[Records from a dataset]
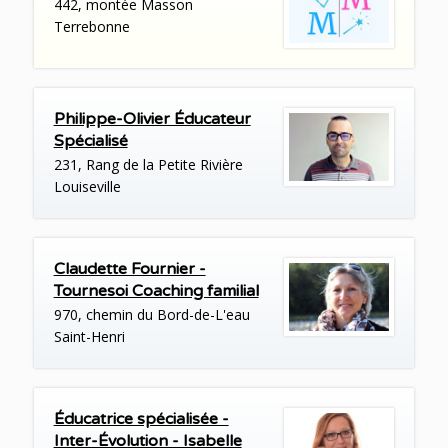
442, montée Masson
Terrebonne
Philippe-Olivier Éducateur
Spécialisé
231, Rang de la Petite Rivière
Louiseville
Claudette Fournier -
Tournesoi Coaching familial
970, chemin du Bord-de-L'eau
Saint-Henri
Éducatrice spécialisée -
Inter-Évolution - Isabelle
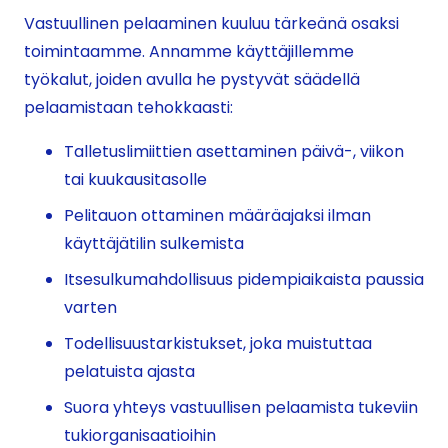
Vastuullinen pelaaminen kuuluu tärkeänä osaksi
toimintaamme. Annamme käyttäjillemme
työkalut, joiden avulla he pystyvät säädellä
pelaamistaan tehokkaasti:
Talletuslimiittien asettaminen päivä-, viikon
tai kuukausitasolle
Pelitauon ottaminen määräajaksi ilman
käyttäjätilin sulkemista
Itsesulkumahdollisuus pidempiaikaista paussia
varten
Todellisuustarkistukset, joka muistuttaa
pelatuista ajasta
Suora yhteys vastuullisen pelaamista tukeviin
tukiorganisaatioihin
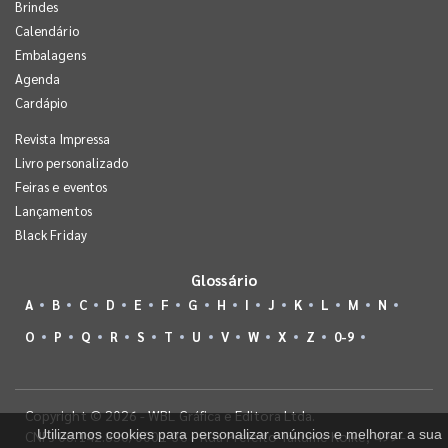
Brindes
Calendário
Embalagens
Agenda
Cardápio
Revista Impressa
Livro personalizado
Feiras e eventos
Lançamentos
Black Friday
Glossário
A
B
C
D
E
F
G
H
I
J
K
L
M
N
O
P
Q
R
S
T
U
V
W
X
Z
0-9
Copyright © 2026 - WBL Gráfica e Editora Ltda.
Utilizamos cookies para personalizar anúncios e melhorar a sua
CNPJ 08.142.850/0001-36 - Rua Prefeito Takume Koike, 499 -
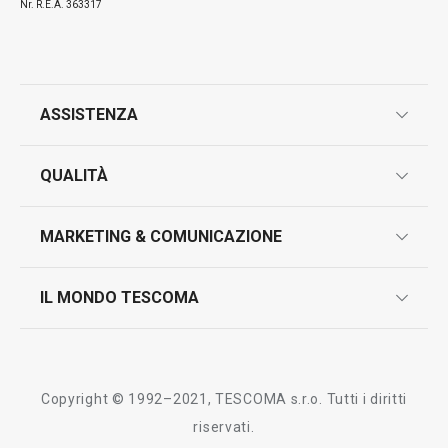
Nr. R.E.A. 363317
ASSISTENZA
garanzie
QUALITÀ
marcatura prodotti
design
MARKETING & COMUNICAZIONE
contatti
controllo qualità
scrivici in whatsapp
il nuovo catalogo al consumatore 2026
IL MONDO TESCOMA
test sui prodotti
myTescoma
certificazioni
azienda
storia
Copyright © 1992–2021, TESCOMA s.r.o. Tutti i diritti
persone
riservati.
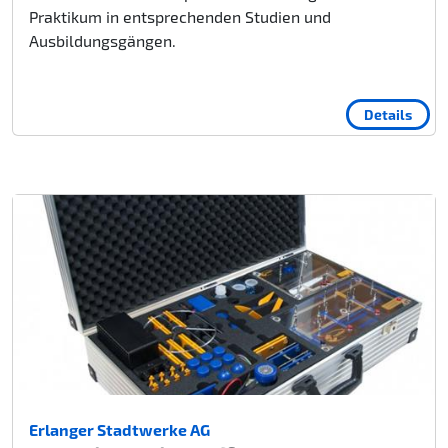
Praktikum in entsprechenden Studien und
Ausbildungsgängen.
Details
Erlanger Stadtwerke AG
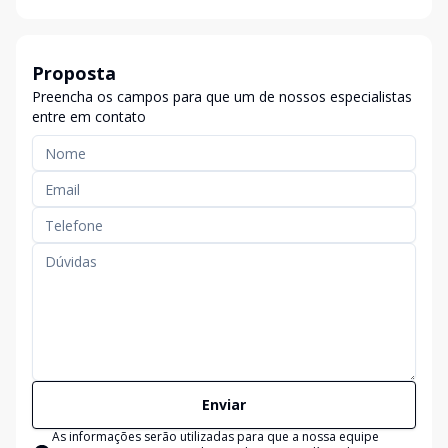
Proposta
Preencha os campos para que um de nossos especialistas
entre em contato
Enviar
As informações serão utilizadas para que a nossa equipe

▶ **Problem requirements**: From the line that holds "Philippe-Olivier Éducateur" to the last line of the records, please copy each line exactly and nothing else. Pictures stay out.

▶ **Solution**:
Philippe-Olivier Éducateur
Spécialisé
231, Rang de la Petite Rivière
Louiseville
Claudette Fournier -
Tournesoi Coaching familial
970, chemin du Bord-de-L'eau
Saint-Henri
Éducatrice spécialisée -
Inter-Évolution - Isabelle
Vastuullinen pelaaminen kuuluu tärkeänä osaksi
toimintaamme. Annamme käyttäjillemme
työkalut, joiden avulla he pystyvät säädellä
pelaamistaan tehokkaasti:
Talletuslimiittien asettaminen päivä-, viikon
tai kuukausitasolle
Pelitauon ottaminen määräajaksi ilman
käyttäjätilin sulkemista
Itsesulkumahdollisuus pidempiaikaista paussia
varten
Todellisuustarkistukset, joka muistuttaa
pelatuista ajasta
Suora yhteys vastuullisen pelaamista tukeviin
tukiorganisaatioihin
Brindes
Calendário
Embalagens
Agenda
Cardápio
Revista Impressa
Livro personalizado
Feiras e eventos
Lançamentos
Black Friday
Glossário
A
B
C
D
E
F
G
H
I
J
K
L
M
N
O
P
Q
R
S
T
U
V
W
X
Z
0-9
Copyright © 2026 - WBL Gráfica e Editora Ltda.
Utilizamos cookies para personalizar anúncios e melhorar a sua
CNPJ 08.142.850/0001-36 - Rua Prefeito Takume Koike, 499 -
Nr. R.E.A. 363317
ASSISTENZA
garanzie
QUALITÀ
marcatura prodotti
design
MARKETING & COMUNICAZIONE
contatti
controllo qualità
scrivici in whatsapp
il nuovo catalogo al consumatore 2026
IL MONDO TESCOMA
test sui prodotti
myTescoma
certificazioni
azienda
storia
Copyright © 1992–2021, TESCOMA s.r.o. Tutti i diritti
persone
riservati.
Praktikum in entsprechenden Studien und
Ausbildungsgängen.
Details
Erlanger Stadtwerke AG
Proposta
Preencha os campos para que um de nossos especialistas
entre em contato
Enviar
As informações serão utilizadas para que a nossa equipe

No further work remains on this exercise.